- Exercise instructions
[1] Summarize the text on physicians' working hours in two sentences.
[2] Reproduce the stretch of the text on physicians' working hours from "These numbers include" through "already long day.", switching "lab results" to "test results".

- Document segment
=== Section Start ===
Doctors in the United States work an average of about 51 hours per week, roughly 10 hours more than the typical American worker’s 41-hour week. That number masks wide variation: about 41% of physicians regularly log 55 or more hours per week, compared to fewer than 10% of workers in other fields. Physicians are more than eight times as likely as other workers to hit that threshold.
What a Typical Week Looks Like
A 51-hour average means most doctors aren’t working a standard five-day, eight-hour schedule. Many work five or six days with shifts that stretch well beyond typical office hours. A significant chunk of the workforce, roughly four in ten physicians, consistently works 55-plus hours, and a smaller but notable group pushes past 60 or even 70 hours in a given week.
These numbers include not just time with patients but also charting, responding to messages, reviewing lab results, and handling administrative tasks. A study of primary care physicians found that a typical workday lasted 11.4 hours, with nearly six of those hours spent in the electronic health record system. For every hour of direct patient care, physicians spent roughly two hours on the computer doing documentation, order entry, billing, coding, and inbox management. About 1.4 hours of that screen time happened after clinic hours, essentially unpaid homework at the end of an already long day.
=== Section End ===
- Recorded data
=== Section Start ===
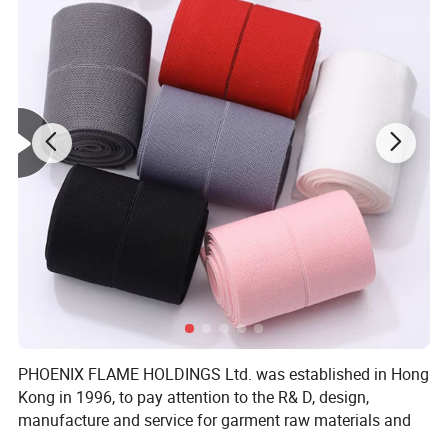
PHOENIX FLAME HOLDINGS Ltd. was established in Hong
Kong in 1996, to pay attention to the R& D, design,
manufacture and service for garment raw materials and
accessories, and to provide solutions. To save cost and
=== Section End ===
- Solved problems
[1] Physicians in the United States work an average of about 51 hours per week, roughly 10 more than the typical American worker, and about 41% regularly log 55 or more hours. These hours include charting, messages, lab results, and administrative tasks as well as patient care, and one study of primary care physicians found an 11.4-hour workday with nearly six of those hours spent in the electronic health record system.

[2]
These numbers include not just time with patients but also charting, responding to messages, reviewing test results, and handling administrative tasks. A study of primary care physicians found that a typical workday lasted 11.4 hours, with nearly six of those hours spent in the electronic health record system. For every hour of direct patient care, physicians spent roughly two hours on the computer doing documentation, order entry, billing, coding, and inbox management. About 1.4 hours of that screen time happened after clinic hours, essentially unpaid homework at the end of an already long day.